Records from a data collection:
= Beginning of Section =
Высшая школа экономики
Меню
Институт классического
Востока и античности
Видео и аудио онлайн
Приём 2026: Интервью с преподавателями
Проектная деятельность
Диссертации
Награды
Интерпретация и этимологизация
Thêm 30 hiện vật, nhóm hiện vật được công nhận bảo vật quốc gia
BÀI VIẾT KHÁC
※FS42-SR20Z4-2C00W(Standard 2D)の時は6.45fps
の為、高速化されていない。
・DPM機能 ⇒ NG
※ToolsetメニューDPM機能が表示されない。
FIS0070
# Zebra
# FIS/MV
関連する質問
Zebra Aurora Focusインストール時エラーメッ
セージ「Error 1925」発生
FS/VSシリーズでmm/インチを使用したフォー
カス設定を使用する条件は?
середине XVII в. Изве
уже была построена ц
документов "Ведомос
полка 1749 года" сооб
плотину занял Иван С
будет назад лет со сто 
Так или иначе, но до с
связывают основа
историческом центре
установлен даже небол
= End of Section =
▶ [Task directions]: Every entry should be retyped exactly as shown.

▶ [Answer box]:
Высшая школа экономики
Меню
Институт классического
Востока и античности
Видео и аудио онлайн
Приём 2026: Интервью с преподавателями
Проектная деятельность
Диссертации
Награды
Интерпретация и этимологизация
Thêm 30 hiện vật, nhóm hiện vật được công nhận bảo vật quốc gia
BÀI VIẾT KHÁC
※FS42-SR20Z4-2C00W(Standard 2D)の時は6.45fps
の為、高速化されていない。
・DPM機能 ⇒ NG
※ToolsetメニューDPM機能が表示されない。
FIS0070
# Zebra
# FIS/MV
関連する質問
Zebra Aurora Focusインストール時エラーメッ
セージ「Error 1925」発生
FS/VSシリーズでmm/インチを使用したフォー
カス設定を使用する条件は?
середине XVII в. Изве
уже была построена ц
документов "Ведомос
полка 1749 года" сооб
плотину занял Иван С
будет назад лет со сто 
Так или иначе, но до с
связывают основа
историческом центре
установлен даже небол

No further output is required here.